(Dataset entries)

== Segment start ==

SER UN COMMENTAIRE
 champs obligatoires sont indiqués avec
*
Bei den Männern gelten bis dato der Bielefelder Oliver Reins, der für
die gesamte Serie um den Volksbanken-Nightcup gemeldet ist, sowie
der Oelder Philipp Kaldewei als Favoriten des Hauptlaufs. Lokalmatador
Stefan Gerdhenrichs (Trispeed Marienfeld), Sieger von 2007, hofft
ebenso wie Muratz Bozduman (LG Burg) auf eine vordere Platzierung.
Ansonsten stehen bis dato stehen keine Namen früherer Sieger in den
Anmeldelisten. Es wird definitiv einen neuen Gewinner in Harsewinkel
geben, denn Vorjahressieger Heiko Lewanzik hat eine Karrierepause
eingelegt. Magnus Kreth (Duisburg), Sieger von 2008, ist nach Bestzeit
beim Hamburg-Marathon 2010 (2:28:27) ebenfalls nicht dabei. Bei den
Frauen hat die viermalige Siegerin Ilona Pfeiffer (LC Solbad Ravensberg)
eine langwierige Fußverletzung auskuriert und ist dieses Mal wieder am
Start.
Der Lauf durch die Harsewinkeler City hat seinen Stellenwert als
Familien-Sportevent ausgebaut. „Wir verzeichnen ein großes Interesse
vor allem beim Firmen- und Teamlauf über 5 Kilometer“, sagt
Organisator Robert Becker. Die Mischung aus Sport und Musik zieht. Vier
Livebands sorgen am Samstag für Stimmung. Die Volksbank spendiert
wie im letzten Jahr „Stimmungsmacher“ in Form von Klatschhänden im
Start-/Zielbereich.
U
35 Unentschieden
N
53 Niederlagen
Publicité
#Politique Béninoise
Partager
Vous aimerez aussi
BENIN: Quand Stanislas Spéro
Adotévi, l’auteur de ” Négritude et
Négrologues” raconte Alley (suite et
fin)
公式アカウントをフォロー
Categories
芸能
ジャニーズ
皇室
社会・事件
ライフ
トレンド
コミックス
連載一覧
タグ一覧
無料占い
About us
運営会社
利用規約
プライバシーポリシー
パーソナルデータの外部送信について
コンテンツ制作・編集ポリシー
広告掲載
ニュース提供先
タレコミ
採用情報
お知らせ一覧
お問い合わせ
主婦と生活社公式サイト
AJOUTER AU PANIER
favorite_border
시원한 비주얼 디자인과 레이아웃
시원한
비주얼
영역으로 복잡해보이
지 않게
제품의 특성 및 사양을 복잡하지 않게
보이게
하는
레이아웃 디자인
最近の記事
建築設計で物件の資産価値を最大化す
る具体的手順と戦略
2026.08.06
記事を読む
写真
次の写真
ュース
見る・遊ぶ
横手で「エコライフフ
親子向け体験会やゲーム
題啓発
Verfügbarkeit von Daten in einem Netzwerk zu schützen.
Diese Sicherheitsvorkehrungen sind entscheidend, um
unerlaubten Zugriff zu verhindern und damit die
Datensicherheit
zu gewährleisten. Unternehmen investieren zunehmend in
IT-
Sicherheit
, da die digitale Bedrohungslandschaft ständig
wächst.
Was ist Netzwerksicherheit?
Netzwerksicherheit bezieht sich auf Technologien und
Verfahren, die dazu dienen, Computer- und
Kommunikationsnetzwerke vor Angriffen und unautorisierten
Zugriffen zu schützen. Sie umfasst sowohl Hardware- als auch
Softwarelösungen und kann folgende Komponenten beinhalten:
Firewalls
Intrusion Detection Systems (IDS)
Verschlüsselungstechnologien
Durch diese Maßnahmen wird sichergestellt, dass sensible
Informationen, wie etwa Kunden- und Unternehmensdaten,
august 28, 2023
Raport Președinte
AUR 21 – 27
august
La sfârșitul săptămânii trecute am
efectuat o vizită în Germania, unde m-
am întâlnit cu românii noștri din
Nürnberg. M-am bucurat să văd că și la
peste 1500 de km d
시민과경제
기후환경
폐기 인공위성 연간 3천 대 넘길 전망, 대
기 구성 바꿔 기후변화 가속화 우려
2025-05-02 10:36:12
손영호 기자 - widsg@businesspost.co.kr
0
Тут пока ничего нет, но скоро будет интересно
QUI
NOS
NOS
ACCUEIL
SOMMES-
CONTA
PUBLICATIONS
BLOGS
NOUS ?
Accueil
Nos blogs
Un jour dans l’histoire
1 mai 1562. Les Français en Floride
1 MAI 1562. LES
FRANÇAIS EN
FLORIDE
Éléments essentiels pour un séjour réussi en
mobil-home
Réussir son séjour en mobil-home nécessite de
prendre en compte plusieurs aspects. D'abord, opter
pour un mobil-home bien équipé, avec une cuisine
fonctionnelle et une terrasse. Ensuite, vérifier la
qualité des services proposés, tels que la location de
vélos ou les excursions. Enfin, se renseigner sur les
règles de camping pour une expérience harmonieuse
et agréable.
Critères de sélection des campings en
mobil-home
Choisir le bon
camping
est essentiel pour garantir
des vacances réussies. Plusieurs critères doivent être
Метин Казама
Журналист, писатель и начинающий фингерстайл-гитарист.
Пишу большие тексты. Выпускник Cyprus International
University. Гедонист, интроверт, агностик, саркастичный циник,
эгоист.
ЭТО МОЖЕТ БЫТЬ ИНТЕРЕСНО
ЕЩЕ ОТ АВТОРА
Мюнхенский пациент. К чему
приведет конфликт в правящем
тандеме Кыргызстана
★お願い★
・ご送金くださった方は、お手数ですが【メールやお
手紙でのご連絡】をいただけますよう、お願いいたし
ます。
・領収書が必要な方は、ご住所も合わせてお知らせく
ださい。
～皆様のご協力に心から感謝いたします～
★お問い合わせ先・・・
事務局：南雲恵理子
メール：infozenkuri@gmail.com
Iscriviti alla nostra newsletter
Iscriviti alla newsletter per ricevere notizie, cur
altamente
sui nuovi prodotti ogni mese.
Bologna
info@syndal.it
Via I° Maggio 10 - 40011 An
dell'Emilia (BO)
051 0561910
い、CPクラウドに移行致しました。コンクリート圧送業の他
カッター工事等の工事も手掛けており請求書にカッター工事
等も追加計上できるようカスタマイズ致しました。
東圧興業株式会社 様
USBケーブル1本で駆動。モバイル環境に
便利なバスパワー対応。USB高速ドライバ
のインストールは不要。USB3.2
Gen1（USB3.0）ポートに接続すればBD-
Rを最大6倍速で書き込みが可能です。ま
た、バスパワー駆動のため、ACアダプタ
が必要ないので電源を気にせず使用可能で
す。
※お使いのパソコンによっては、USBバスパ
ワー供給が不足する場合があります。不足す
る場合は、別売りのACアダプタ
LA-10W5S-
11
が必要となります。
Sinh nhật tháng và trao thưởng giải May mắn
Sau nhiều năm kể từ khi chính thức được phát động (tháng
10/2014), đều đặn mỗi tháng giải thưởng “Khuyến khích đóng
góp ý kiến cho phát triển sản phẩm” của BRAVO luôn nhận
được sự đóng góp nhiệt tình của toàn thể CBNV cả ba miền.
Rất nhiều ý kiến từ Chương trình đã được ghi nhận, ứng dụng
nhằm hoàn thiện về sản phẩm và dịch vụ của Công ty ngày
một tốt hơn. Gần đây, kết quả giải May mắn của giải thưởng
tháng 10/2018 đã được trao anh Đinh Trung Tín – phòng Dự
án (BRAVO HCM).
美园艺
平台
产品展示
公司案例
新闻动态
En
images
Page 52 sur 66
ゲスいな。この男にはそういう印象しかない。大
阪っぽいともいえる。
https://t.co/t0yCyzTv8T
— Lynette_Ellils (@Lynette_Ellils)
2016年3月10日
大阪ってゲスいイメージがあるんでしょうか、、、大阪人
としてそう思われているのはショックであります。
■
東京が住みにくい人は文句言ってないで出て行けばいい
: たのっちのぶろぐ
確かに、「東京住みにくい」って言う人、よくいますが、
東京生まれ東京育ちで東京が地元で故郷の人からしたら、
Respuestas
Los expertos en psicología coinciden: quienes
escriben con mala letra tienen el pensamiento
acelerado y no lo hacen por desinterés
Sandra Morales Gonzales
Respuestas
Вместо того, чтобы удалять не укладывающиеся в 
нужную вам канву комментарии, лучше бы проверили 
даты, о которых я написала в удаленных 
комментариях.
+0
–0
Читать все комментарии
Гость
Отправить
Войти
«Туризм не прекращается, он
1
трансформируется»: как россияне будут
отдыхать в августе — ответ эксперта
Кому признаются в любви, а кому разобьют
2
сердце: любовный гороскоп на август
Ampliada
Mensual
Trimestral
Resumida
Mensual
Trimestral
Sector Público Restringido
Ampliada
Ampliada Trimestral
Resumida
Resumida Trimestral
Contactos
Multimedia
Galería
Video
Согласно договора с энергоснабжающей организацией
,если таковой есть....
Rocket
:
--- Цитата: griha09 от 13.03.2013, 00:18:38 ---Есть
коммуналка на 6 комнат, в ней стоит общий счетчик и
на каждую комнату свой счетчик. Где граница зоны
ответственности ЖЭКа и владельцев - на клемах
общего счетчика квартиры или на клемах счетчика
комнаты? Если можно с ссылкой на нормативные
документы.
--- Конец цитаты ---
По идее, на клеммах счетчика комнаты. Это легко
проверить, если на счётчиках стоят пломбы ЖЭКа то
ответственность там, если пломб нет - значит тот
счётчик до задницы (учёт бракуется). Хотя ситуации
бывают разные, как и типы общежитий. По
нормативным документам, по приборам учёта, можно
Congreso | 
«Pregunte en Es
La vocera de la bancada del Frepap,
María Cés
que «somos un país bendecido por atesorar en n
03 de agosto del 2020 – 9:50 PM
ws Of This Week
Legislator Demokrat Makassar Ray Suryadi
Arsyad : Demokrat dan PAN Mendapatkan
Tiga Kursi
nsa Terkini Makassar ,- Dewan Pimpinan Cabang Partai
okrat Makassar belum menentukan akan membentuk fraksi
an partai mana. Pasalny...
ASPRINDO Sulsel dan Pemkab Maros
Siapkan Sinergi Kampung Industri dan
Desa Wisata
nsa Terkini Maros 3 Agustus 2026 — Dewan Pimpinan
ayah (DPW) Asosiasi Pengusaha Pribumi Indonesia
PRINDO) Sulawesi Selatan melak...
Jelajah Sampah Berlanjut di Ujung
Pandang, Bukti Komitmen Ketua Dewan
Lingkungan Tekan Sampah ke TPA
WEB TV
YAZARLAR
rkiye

== Segment end ==

The response must hold only the lines above from the line with "051 0561910" through the line with "góp ý kiến cho", each copied exactly, both ends kept.

### SOLUTION FOR THIS PROBLEM
051 0561910
い、CPクラウドに移行致しました。コンクリート圧送業の他
カッター工事等の工事も手掛けており請求書にカッター工事
等も追加計上できるようカスタマイズ致しました。
東圧興業株式会社 様
USBケーブル1本で駆動。モバイル環境に
便利なバスパワー対応。USB高速ドライバ
のインストールは不要。USB3.2
Gen1（USB3.0）ポートに接続すればBD-
Rを最大6倍速で書き込みが可能です。ま
た、バスパワー駆動のため、ACアダプタ
が必要ないので電源を気にせず使用可能で
す。
※お使いのパソコンによっては、USBバスパ
ワー供給が不足する場合があります。不足す
る場合は、別売りのACアダプタ
LA-10W5S-
11
が必要となります。
Sinh nhật tháng và trao thưởng giải May mắn
Sau nhiều năm kể từ khi chính thức được phát động (tháng
10/2014), đều đặn mỗi tháng giải thưởng “Khuyến khích đóng
góp ý kiến cho phát triển sản phẩm” của BRAVO luôn nhận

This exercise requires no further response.